Hélas, il n’y a guère de suspense quant à l’issue de ce débat… En effet, le rapport de la commission des lois du Sénat, dont l’UMP Marie-Hélène des Esgaulx est rapporteure, vient de dévoiler la position qui sera exprimée par la majorité lors du débat. Si elle refuse de trancher, Mme des Esgaulx énumère dans ses conclusions des arguments contre l’adoption par les pacsés, au sujet de «l’exigence de sécurité pour l’enfant»: le pacs, selon elle, n’offre pas une «sécurité juridique» suffisante, c’est un contrat «essentiellement patrimonial, sans destination familiale spécifique». Elle cite aussi le fait que «d’autres dispositifs que l’adoption, comme la délégation d’autorité parentale ou la tutelle testamentaire», répondraient déjà aux besoins d’associer le partenaire à l’éducation des enfants.

**DONNÉES ENREGISTRÉES:**

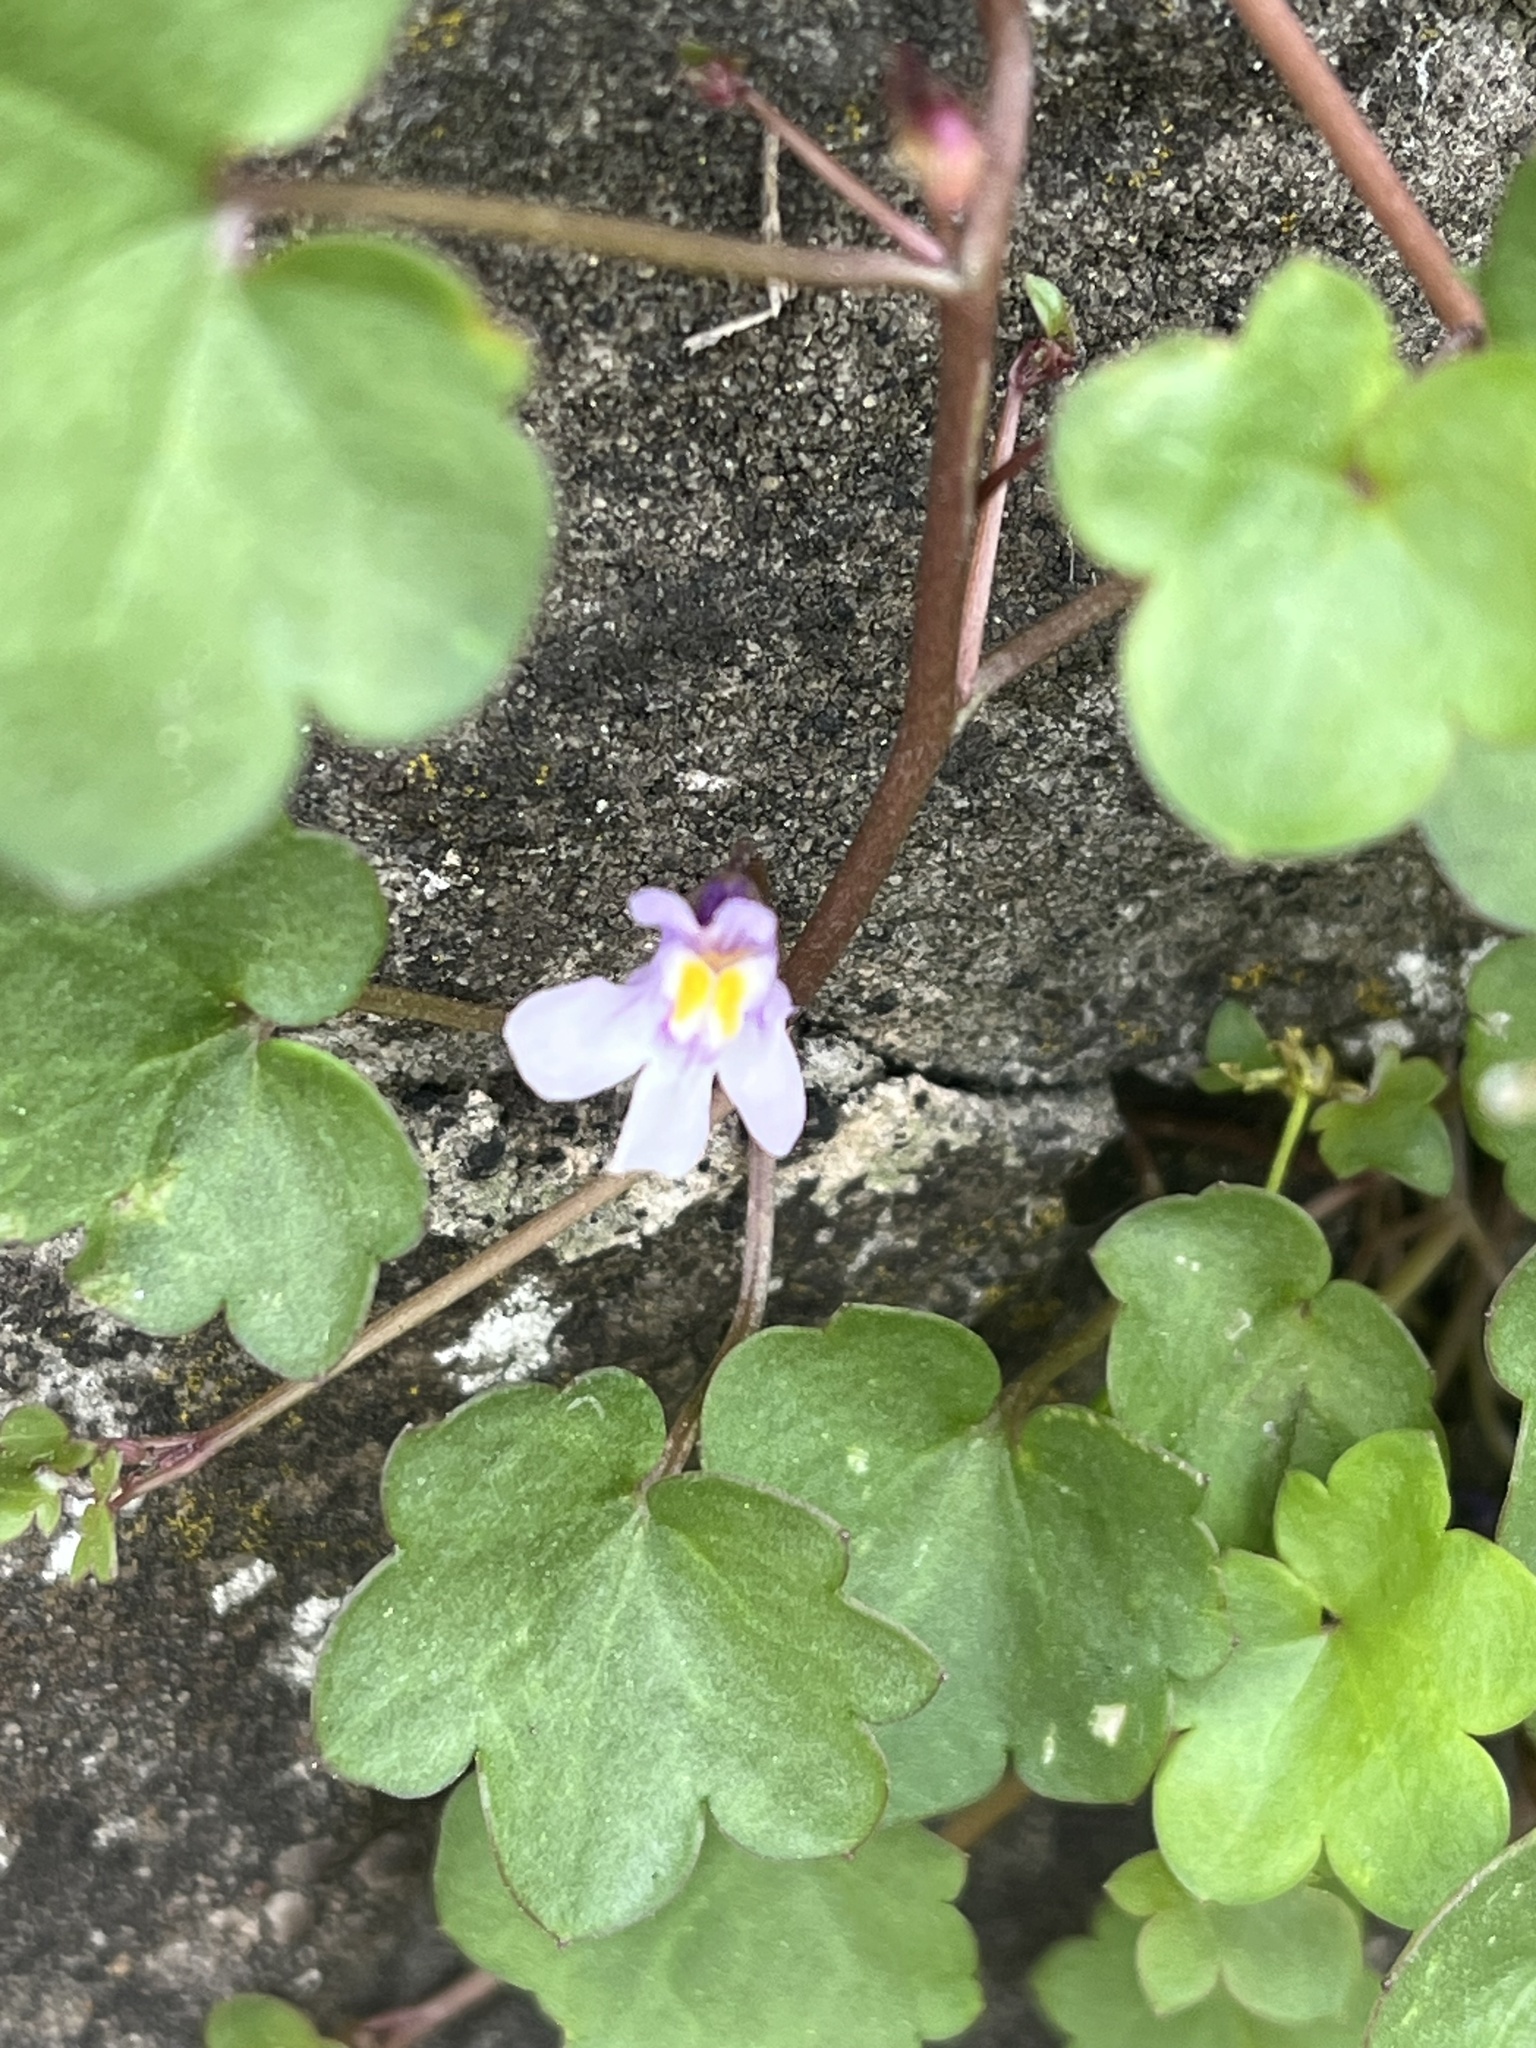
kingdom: Plantae
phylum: Tracheophyta
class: Magnoliopsida
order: Lamiales
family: Plantaginaceae
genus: Cymbalaria
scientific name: Cymbalaria muralis
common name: Ivy-leaved toadflax
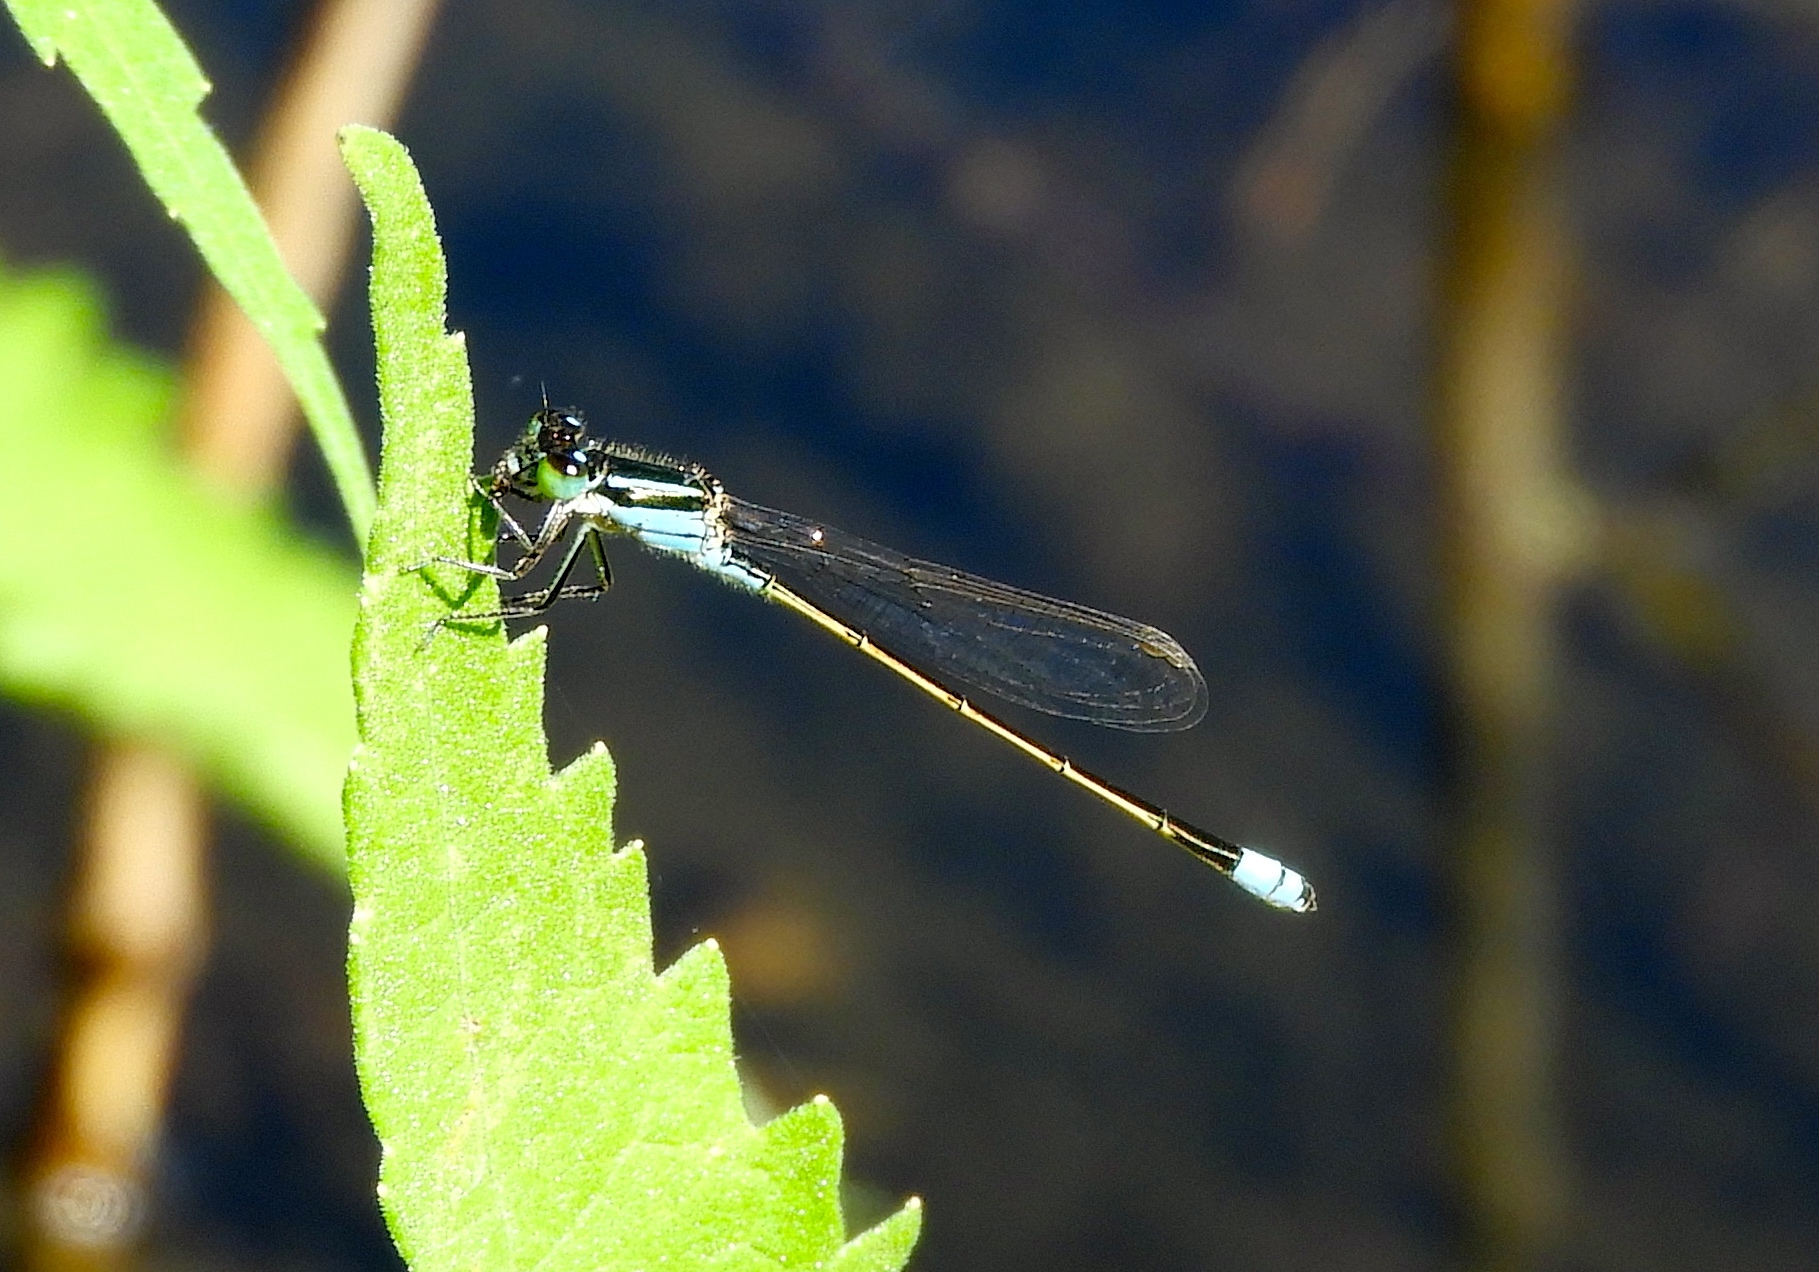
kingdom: Animalia
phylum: Arthropoda
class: Insecta
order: Odonata
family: Coenagrionidae
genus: Ischnura
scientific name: Ischnura ramburii
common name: Rambur's forktail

**CONSIGNES:**
A. Extrayez mot pour mot le passage de l’extrait sur l’adoption par les pacsés qui commence aux mots « Hélas, il n’y » et s’arrête après « l’éducation des enfants. ».
B. Dans l’extrait sur l’adoption par les pacsés, relevez toutes les expressions placées entre guillemets.
Appuyez-vous uniquement sur l’extrait du document.

**RÉSULTATS ATTENDUS:**
A.
Hélas, il n’y a guère de suspense quant à l’issue de ce débat… En effet, le rapport de la commission des lois du Sénat, dont l’UMP Marie-Hélène des Esgaulx est rapporteure, vient de dévoiler la position qui sera exprimée par la majorité lors du débat. Si elle refuse de trancher, Mme des Esgaulx énumère dans ses conclusions des arguments contre l’adoption par les pacsés, au sujet de «l’exigence de sécurité pour l’enfant»: le pacs, selon elle, n’offre pas une «sécurité juridique» suffisante, c’est un contrat «essentiellement patrimonial, sans destination familiale spécifique». Elle cite aussi le fait que «d’autres dispositifs que l’adoption, comme la délégation d’autorité parentale ou la tutelle testamentaire», répondraient déjà aux besoins d’associer le partenaire à l’éducation des enfants.

B.
- l’exigence de sécurité pour l’enfant
- sécurité juridique
- essentiellement patrimonial, sans destination familiale spécifique
- d’autres dispositifs que l’adoption, comme la délégation d’autorité parentale ou la tutelle testamentaire